I can classify my law-breaking into 3 categories: “It’s far more convenient”, “I can get away with it because I’m on a bike”, and “If I didn’t break this law, I wouldn’t get anywhere.” First: convenience. If you look at my daily 1.5 mile commute, I am probably obeying the law for 1.4 miles of it. But there’s one intersection where obeying the law would just make it so annoying. I head down a hill and I need to turn left onto the next street. Because of the way the streets intersect, it’s impossible to do that. To be legal, I should dismount, wait for a walk signal, walk my bike across the intersection, walk on the sidewalk until I get to a driveway, remount and head on my way. Instead, I bike down the hill, signal a left turn, turn into a parking lot and get onto the sidewalk. Generally I don’t like to ride on a sidewalk, but there is almost never anyone walking here. I do slow down to about 5 mph so I can stop quickly if there is someone here. I then go down around the corner on the sidewalk, hop into the street and away I go. There are weird little intersections like this all over New England, and sometimes, you just have to break the law to get through them.

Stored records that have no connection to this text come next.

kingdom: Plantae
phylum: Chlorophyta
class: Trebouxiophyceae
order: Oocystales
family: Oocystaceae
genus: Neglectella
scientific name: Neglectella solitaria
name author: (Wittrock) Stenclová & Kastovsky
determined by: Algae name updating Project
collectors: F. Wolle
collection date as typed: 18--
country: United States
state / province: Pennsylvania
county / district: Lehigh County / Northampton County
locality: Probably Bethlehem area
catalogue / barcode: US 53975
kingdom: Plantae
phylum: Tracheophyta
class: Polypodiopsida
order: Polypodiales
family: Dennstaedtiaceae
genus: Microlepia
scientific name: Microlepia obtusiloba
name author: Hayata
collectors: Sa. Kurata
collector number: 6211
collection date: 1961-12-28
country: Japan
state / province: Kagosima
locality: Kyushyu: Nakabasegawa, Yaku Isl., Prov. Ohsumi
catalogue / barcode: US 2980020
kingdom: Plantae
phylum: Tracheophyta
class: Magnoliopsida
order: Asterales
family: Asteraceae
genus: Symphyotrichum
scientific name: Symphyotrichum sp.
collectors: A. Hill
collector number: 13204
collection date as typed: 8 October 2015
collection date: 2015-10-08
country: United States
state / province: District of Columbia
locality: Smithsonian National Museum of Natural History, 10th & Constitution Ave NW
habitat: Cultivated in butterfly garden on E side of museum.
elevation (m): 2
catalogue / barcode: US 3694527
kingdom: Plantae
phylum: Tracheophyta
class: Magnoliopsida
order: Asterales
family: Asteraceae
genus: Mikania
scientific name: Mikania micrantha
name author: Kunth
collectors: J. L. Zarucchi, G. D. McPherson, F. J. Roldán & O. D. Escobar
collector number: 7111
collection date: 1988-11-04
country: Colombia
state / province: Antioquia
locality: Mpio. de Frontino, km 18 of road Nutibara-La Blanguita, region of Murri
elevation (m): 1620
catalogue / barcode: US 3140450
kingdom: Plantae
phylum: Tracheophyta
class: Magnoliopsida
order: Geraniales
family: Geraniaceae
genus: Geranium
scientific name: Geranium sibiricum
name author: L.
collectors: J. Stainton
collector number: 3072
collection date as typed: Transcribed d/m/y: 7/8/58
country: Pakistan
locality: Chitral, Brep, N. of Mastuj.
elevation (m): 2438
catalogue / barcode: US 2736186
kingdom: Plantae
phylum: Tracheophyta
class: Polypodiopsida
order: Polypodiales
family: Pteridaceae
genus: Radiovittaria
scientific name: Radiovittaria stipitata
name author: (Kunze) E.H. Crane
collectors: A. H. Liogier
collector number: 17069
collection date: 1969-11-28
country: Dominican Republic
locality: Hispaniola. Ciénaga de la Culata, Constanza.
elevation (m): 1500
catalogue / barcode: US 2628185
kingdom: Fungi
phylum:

Next: “because I can get away with it.” My office is downtown, and I sometimes arrive at the peak of rush hour. There are a few intersections where the cars will stack up and even block the intersection. Do I wait patiently in line with the cars until it is my turn to go through the intersection? Hell no! I ride between the cars and if anyone is blocking the intersection I go around them. Now I don’t barrel through the cars or run the red lights, I slow down and try to get eye contact from anyone I’ll be going in front of – even if they are stopped. But still – my vehicle is much smaller than a car, so why should I have to wait? Also, it’s legal to pass traffic on the right if the traffic is stopped, well kind of.
Third: Not getting anywhere. Traffic lights are rarely just on a timer, they’re often triggered by a sensor. The sensors are designed for cars, which weigh about 20 times more than I do riding my bike. So if I’m waiting at a light and it’s not going to change and there are no cars coming, I’ll run the red light. Last there’s the problem of stop signs. First of all, almost no driver in Rhode Island actually comes to a full complete stop at a stop sign unless there is someone coming from the cross direction. For me to come to a complete stop at every stop sign completely destroys any momentum I may have. Instead, I treat stop signs as yield signs. I stop when there’s someone coming from the other direction, but other than that, I just slow down and look out for cars. Evidently, it is now legal for cyclists to do this all across the state of Idaho. As a matter of enforcement, rolling through a stop sign is all but legal in Rhode Island. I swear it’s almost like a game of chicken at a four-way stop in this state.
As far as breaking the law, I think the main thing is staying safe. The only times I’ve been in a bike accident were when I did something stupid, like going the wrong way down a one-way street. When ignoring traffic laws, I think that cyclists need to heighten their awareness of what’s going on, slow down, and make sure that our friends in cars can see what we are doing.